### Short problem:
Rewrite the lines below as a Markdown table with the columns "Row" and "Line," numbering each line in order and leaving out any blank lines.

### Entries supplied:

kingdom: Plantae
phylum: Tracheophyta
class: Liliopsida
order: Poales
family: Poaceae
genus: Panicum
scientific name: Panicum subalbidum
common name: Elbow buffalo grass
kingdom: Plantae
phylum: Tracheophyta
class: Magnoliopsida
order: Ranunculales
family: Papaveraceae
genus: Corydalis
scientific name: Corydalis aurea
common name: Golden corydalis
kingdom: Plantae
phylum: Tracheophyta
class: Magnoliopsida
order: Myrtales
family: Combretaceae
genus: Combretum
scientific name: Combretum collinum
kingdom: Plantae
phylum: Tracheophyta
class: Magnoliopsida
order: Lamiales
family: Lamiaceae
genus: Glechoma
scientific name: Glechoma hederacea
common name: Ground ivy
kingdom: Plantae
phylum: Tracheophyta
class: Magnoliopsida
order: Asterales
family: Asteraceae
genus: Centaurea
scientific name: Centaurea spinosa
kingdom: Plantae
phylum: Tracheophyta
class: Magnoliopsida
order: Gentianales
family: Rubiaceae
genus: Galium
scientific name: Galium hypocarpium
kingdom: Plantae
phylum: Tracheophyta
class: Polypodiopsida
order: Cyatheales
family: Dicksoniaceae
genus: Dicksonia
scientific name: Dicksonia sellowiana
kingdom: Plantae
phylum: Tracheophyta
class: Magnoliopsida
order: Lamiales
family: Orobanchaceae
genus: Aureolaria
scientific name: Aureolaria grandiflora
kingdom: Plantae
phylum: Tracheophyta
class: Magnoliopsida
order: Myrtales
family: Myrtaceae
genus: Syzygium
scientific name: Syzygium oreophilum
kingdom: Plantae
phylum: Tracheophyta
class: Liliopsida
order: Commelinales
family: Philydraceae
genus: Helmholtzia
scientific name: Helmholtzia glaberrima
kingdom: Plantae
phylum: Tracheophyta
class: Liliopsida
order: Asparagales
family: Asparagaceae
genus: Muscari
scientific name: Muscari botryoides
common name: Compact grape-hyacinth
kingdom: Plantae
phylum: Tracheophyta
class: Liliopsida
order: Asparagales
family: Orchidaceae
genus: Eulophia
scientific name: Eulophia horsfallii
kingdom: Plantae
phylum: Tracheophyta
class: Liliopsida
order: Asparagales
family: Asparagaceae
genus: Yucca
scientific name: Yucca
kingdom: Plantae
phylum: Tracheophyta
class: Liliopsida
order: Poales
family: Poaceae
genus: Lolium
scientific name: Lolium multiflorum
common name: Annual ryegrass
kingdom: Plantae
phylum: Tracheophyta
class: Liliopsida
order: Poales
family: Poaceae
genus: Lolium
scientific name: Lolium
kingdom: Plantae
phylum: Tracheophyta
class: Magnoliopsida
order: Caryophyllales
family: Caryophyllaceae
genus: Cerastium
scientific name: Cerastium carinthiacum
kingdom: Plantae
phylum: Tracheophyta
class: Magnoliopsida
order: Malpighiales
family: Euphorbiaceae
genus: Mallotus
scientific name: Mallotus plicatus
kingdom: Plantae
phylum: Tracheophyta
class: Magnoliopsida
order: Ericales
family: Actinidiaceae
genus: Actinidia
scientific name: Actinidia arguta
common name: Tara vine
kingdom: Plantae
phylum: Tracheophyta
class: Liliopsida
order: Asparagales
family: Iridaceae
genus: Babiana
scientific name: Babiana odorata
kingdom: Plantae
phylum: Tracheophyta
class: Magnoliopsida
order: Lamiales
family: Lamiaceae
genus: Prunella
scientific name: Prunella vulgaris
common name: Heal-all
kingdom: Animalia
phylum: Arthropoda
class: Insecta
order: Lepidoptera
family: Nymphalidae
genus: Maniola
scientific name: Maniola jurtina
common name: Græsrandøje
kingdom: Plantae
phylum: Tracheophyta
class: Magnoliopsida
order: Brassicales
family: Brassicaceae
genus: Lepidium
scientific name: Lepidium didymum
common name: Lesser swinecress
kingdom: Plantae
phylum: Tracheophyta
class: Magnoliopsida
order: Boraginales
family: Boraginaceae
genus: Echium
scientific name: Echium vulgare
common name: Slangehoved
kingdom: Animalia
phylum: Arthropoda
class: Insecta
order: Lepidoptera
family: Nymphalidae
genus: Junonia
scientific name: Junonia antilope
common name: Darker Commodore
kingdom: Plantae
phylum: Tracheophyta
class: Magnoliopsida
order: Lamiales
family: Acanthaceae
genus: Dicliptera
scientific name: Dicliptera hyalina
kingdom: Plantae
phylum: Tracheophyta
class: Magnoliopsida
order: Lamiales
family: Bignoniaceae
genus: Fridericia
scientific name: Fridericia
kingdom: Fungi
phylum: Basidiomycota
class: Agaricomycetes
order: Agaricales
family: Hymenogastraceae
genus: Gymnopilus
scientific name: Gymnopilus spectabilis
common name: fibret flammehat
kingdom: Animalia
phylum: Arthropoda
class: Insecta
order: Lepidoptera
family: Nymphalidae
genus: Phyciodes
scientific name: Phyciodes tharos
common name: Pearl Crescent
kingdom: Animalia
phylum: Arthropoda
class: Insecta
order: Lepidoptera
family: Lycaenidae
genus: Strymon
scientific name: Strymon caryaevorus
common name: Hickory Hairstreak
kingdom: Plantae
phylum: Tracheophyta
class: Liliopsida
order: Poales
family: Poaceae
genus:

### Worked solution:
| Row | Line |
|---|---|
| 1 | kingdom: Plantae |
| 2 | phylum: Tracheophyta |
| 3 | class: Liliopsida |
| 4 | order: Poales |
| 5 | family: Poaceae |
| 6 | genus: Panicum |
| 7 | scientific name: Panicum subalbidum |
| 8 | common name: Elbow buffalo grass |
| 9 | kingdom: Plantae |
| 10 | phylum: Tracheophyta |
| 11 | class: Magnoliopsida |
| 12 | order: Ranunculales |
| 13 | family: Papaveraceae |
| 14 | genus: Corydalis |
| 15 | scientific name: Corydalis aurea |
| 16 | common name: Golden corydalis |
| 17 | kingdom: Plantae |
| 18 | phylum: Tracheophyta |
| 19 | class: Magnoliopsida |
| 20 | order: Myrtales |
| 21 | family: Combretaceae |
| 22 | genus: Combretum |
| 23 | scientific name: Combretum collinum |
| 24 | kingdom: Plantae |
| 25 | phylum: Tracheophyta |
| 26 | class: Magnoliopsida |
| 27 | order: Lamiales |
| 28 | family: Lamiaceae |
| 29 | genus: Glechoma |
| 30 | scientific name: Glechoma hederacea |
| 31 | common name: Ground ivy |
| 32 | kingdom: Plantae |
| 33 | phylum: Tracheophyta |
| 34 | class: Magnoliopsida |
| 35 | order: Asterales |
| 36 | family: Asteraceae |
| 37 | genus: Centaurea |
| 38 | scientific name: Centaurea spinosa |
| 39 | kingdom: Plantae |
| 40 | phylum: Tracheophyta |
| 41 | class: Magnoliopsida |
| 42 | order: Gentianales |
| 43 | family: Rubiaceae |
| 44 | genus: Galium |
| 45 | scientific name: Galium hypocarpium |
| 46 | kingdom: Plantae |
| 47 | phylum: Tracheophyta |
| 48 | class: Polypodiopsida |
| 49 | order: Cyatheales |
| 50 | family: Dicksoniaceae |
| 51 | genus: Dicksonia |
| 52 | scientific name: Dicksonia sellowiana |
| 53 | kingdom: Plantae |
| 54 | phylum: Tracheophyta |
| 55 | class: Magnoliopsida |
| 56 | order: Lamiales |
| 57 | family: Orobanchaceae |
| 58 | genus: Aureolaria |
| 59 | scientific name: Aureolaria grandiflora |
| 60 | kingdom: Plantae |
| 61 | phylum: Tracheophyta |
| 62 | class: Magnoliopsida |
| 63 | order: Myrtales |
| 64 | family: Myrtaceae |
| 65 | genus: Syzygium |
| 66 | scientific name: Syzygium oreophilum |
| 67 | kingdom: Plantae |
| 68 | phylum: Tracheophyta |
| 69 | class: Liliopsida |
| 70 | order: Commelinales |
| 71 | family: Philydraceae |
| 72 | genus: Helmholtzia |
| 73 | scientific name: Helmholtzia glaberrima |
| 74 | kingdom: Plantae |
| 75 | phylum: Tracheophyta |
| 76 | class: Liliopsida |
| 77 | order: Asparagales |
| 78 | family: Asparagaceae |
| 79 | genus: Muscari |
| 80 | scientific name: Muscari botryoides |
| 81 | common name: Compact grape-hyacinth |
| 82 | kingdom: Plantae |
| 83 | phylum: Tracheophyta |
| 84 | class: Liliopsida |
| 85 | order: Asparagales |
| 86 | family: Orchidaceae |
| 87 | genus: Eulophia |
| 88 | scientific name: Eulophia horsfallii |
| 89 | kingdom: Plantae |
| 90 | phylum: Tracheophyta |
| 91 | class: Liliopsida |
| 92 | order: Asparagales |
| 93 | family: Asparagaceae |
| 94 | genus: Yucca |
| 95 | scientific name: Yucca |
| 96 | kingdom: Plantae |
| 97 | phylum: Tracheophyta |
| 98 | class: Liliopsida |
| 99 | order: Poales |
| 100 | family: Poaceae |
| 101 | genus: Lolium |
| 102 | scientific name: Lolium multiflorum |
| 103 | common name: Annual ryegrass |
| 104 | kingdom: Plantae |
| 105 | phylum: Tracheophyta |
| 106 | class: Liliopsida |
| 107 | order: Poales |
| 108 | family: Poaceae |
| 109 | genus: Lolium |
| 110 | scientific name: Lolium |
| 111 | kingdom: Plantae |
| 112 | phylum: Tracheophyta |
| 113 | class: Magnoliopsida |
| 114 | order: Caryophyllales |
| 115 | family: Caryophyllaceae |
| 116 | genus: Cerastium |
| 117 | scientific name: Cerastium carinthiacum |
| 118 | kingdom: Plantae |
| 119 | phylum: Tracheophyta |
| 120 | class: Magnoliopsida |
| 121 | order: Malpighiales |
| 122 | family: Euphorbiaceae |
| 123 | genus: Mallotus |
| 124 | scientific name: Mallotus plicatus |
| 125 | kingdom: Plantae |
| 126 | phylum: Tracheophyta |
| 127 | class: Magnoliopsida |
| 128 | order: Ericales |
| 129 | family: Actinidiaceae |
| 130 | genus: Actinidia |
| 131 | scientific name: Actinidia arguta |
| 132 | common name: Tara vine |
| 133 | kingdom: Plantae |
| 134 | phylum: Tracheophyta |
| 135 | class: Liliopsida |
| 136 | order: Asparagales |
| 137 | family: Iridaceae |
| 138 | genus: Babiana |
| 139 | scientific name: Babiana odorata |
| 140 | kingdom: Plantae |
| 141 | phylum: Tracheophyta |
| 142 | class: Magnoliopsida |
| 143 | order: Lamiales |
| 144 | family: Lamiaceae |
| 145 | genus: Prunella |
| 146 | scientific name: Prunella vulgaris |
| 147 | common name: Heal-all |
| 148 | kingdom: Animalia |
| 149 | phylum: Arthropoda |
| 150 | class: Insecta |
| 151 | order: Lepidoptera |
| 152 | family: Nymphalidae |
| 153 | genus: Maniola |
| 154 | scientific name: Maniola jurtina |
| 155 | common name: Græsrandøje |
| 156 | kingdom: Plantae |
| 157 | phylum: Tracheophyta |
| 158 | class: Magnoliopsida |
| 159 | order: Brassicales |
| 160 | family: Brassicaceae |
| 161 | genus: Lepidium |
| 162 | scientific name: Lepidium didymum |
| 163 | common name: Lesser swinecress |
| 164 | kingdom: Plantae |
| 165 | phylum: Tracheophyta |
| 166 | class: Magnoliopsida |
| 167 | order: Boraginales |
| 168 | family: Boraginaceae |
| 169 | genus: Echium |
| 170 | scientific name: Echium vulgare |
| 171 | common name: Slangehoved |
| 172 | kingdom: Animalia |
| 173 | phylum: Arthropoda |
| 174 | class: Insecta |
| 175 | order: Lepidoptera |
| 176 | family: Nymphalidae |
| 177 | genus: Junonia |
| 178 | scientific name: Junonia antilope |
| 179 | common name: Darker Commodore |
| 180 | kingdom: Plantae |
| 181 | phylum: Tracheophyta |
| 182 | class: Magnoliopsida |
| 183 | order: Lamiales |
| 184 | family: Acanthaceae |
| 185 | genus: Dicliptera |
| 186 | scientific name: Dicliptera hyalina |
| 187 | kingdom: Plantae |
| 188 | phylum: Tracheophyta |
| 189 | class: Magnoliopsida |
| 190 | order: Lamiales |
| 191 | family: Bignoniaceae |
| 192 | genus: Fridericia |
| 193 | scientific name: Fridericia |
| 194 | kingdom: Fungi |
| 195 | phylum: Basidiomycota |
| 196 | class: Agaricomycetes |
| 197 | order: Agaricales |
| 198 | family: Hymenogastraceae |
| 199 | genus: Gymnopilus |
| 200 | scientific name: Gymnopilus spectabilis |
| 201 | common name: fibret flammehat |
| 202 | kingdom: Animalia |
| 203 | phylum: Arthropoda |
| 204 | class: Insecta |
| 205 | order: Lepidoptera |
| 206 | family: Nymphalidae |
| 207 | genus: Phyciodes |
| 208 | scientific name: Phyciodes tharos |
| 209 | common name: Pearl Crescent |
| 210 | kingdom: Animalia |
| 211 | phylum: Arthropoda |
| 212 | class: Insecta |
| 213 | order: Lepidoptera |
| 214 | family: Lycaenidae |
| 215 | genus: Strymon |
| 216 | scientific name: Strymon caryaevorus |
| 217 | common name: Hickory Hairstreak |
| 218 | kingdom: Plantae |
| 219 | phylum: Tracheophyta |
| 220 | class: Liliopsida |
| 221 | order: Poales |
| 222 | family: Poaceae |
| 223 | genus: |